Впечатления моей жизни - Мария Тенишева
Шрифт:
Интервал:
Закладка:
Однажды пришел ко мне лорд Редсток, долго сидел со мной, говорил о Христе, желая заодно, вероятно, обратить и меня. Но это было совершенно лишним, я была для него неподходящим объектом, обращать меня было бы напрасно, я была верующей и без его проповеди. Главная же цель его посещения была иная. Он хотел видеть князя и повлиять на него. После нескольких визитов он взял с меня слово, что я попрошу мужа его принять. Желая исполнить данное слово, я сказала мужу, что у меня был лорд Редсток и что он зайдет узнать о его здоровье. Князь слушал меня молча, потом поднял голову и проговорил: "Гони его в шею". Больше не прибавил ни слова. На другой день я была в большом затруднении, как передать ответ мужа, и все свалила на доктора, сказав, что мужу предписан полнейший покой и малейшее волнение, даже разговоры с посторонними крайне вредны.

--------------------

**ЗАДАНИЕ 1**.
Перепиши все записи о графиках нумерованным списком, убрав пустые строки. Картинки в ответ не включай.
Записи ниже к тексту никак не относятся.

**СПИСОК ЗАПИСЕЙ**.

--------------------

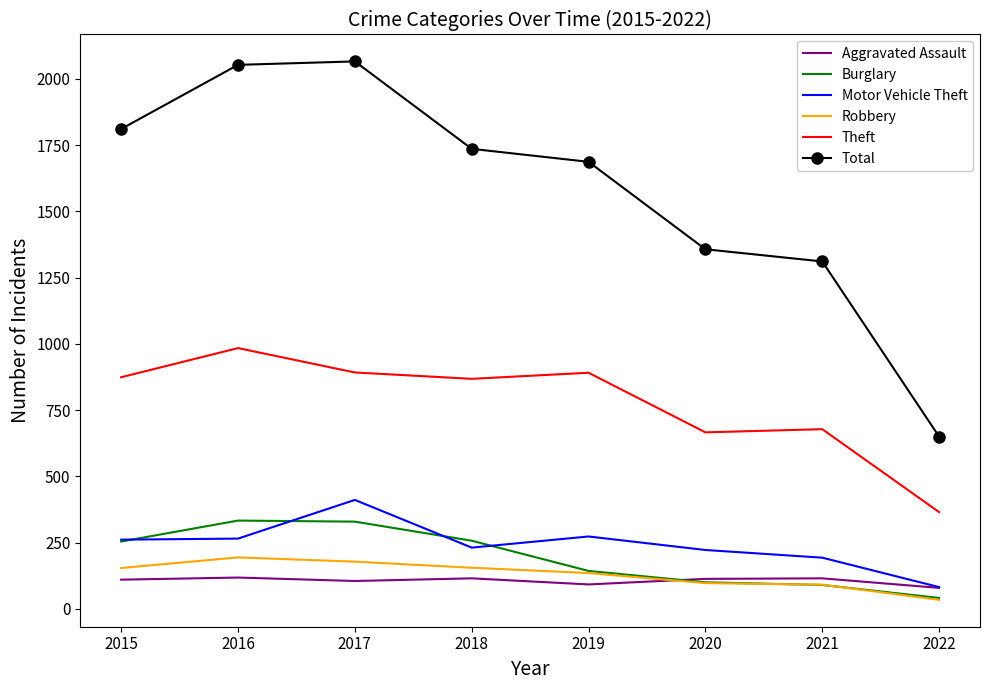

How many values in the Motor Vehicle Theft series are below 261?

4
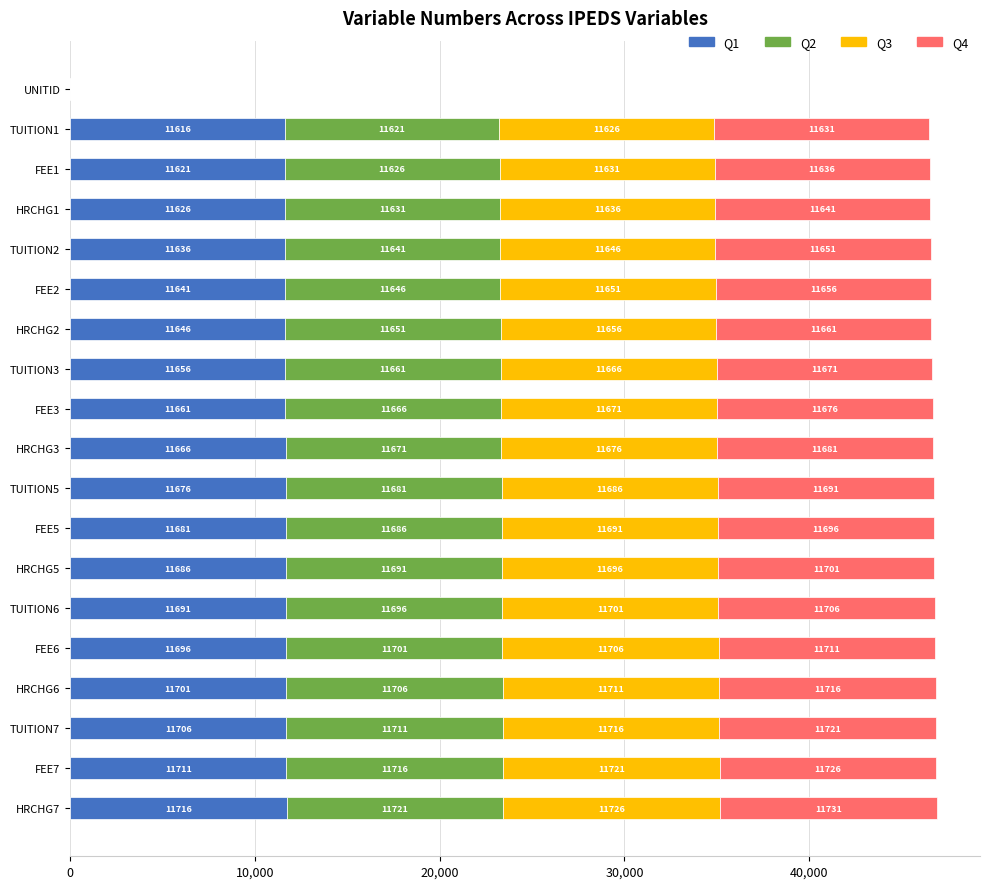

Which category has the highest value in the Q1 series?

HRCHG7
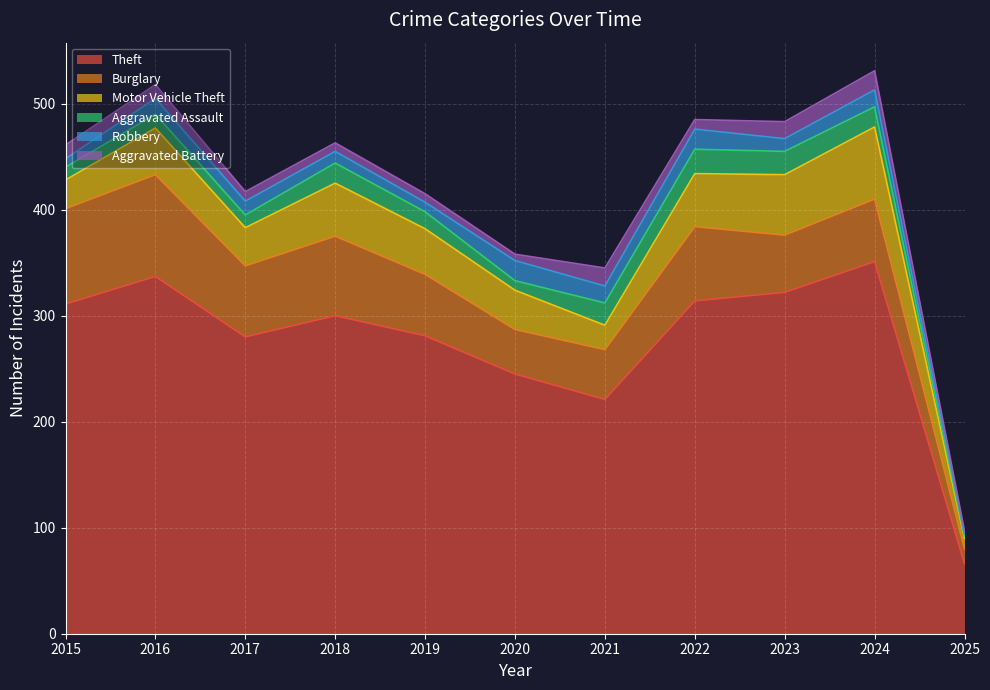

What is the difference between the highest and lowest values at 2020?

239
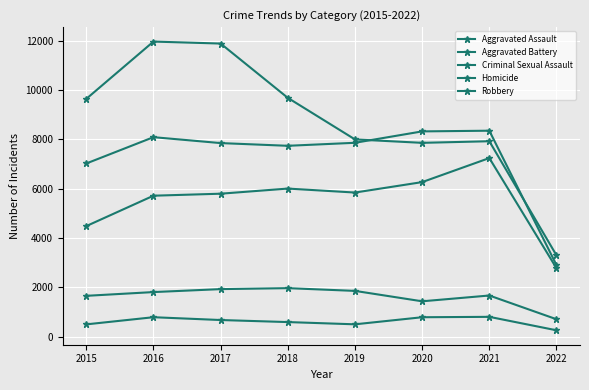

True or false: Aggravated Assault and Criminal Sexual Assault cross at least once.

False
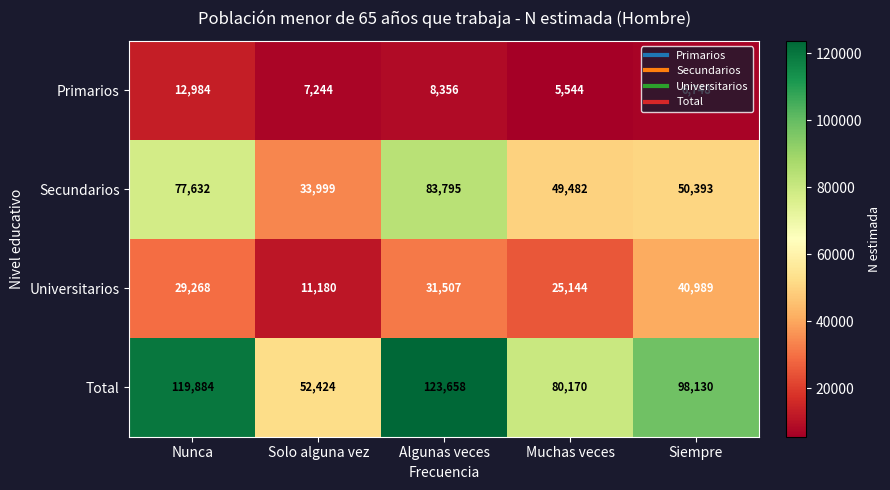

What is the spread (max minus min) of values at Muchas veces?

74626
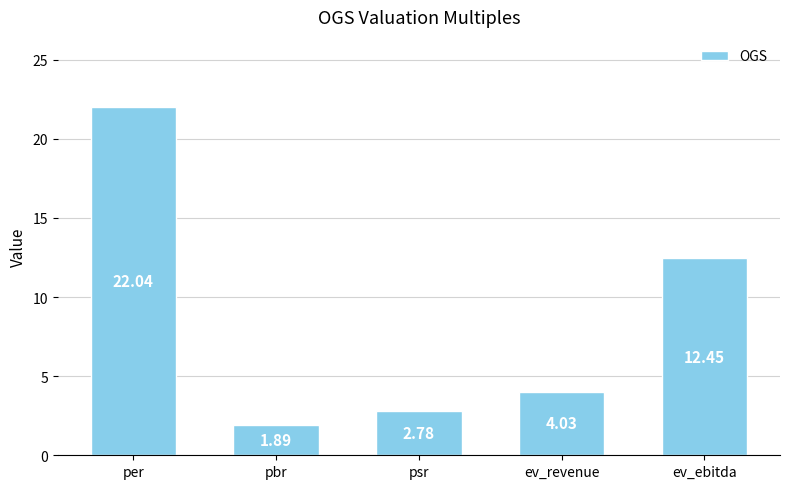

What position from the right is ev_revenue?

2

--------------------

**ЗАДАНИЕ 2**.
Что, согласно тексту о визитах лорда Редстока, сказал князь, когда жена передала ему, что лорд зайдет узнать о его здоровье?

**ОТВЕТ 1**.
1. How many values in the Motor Vehicle Theft series are below 261?
2. 4
3. Which category has the highest value in the Q1 series?
4. HRCHG7
5. What is the difference between the highest and lowest values at 2020?
6. 239
7. True or false: Aggravated Assault and Criminal Sexual Assault cross at least once.
8. False
9. What is the spread (max minus min) of values at Muchas veces?
10. 74626
11. What position from the right is ev_revenue?
12. 2

**ОТВЕТ 2**.
«Гони его в шею».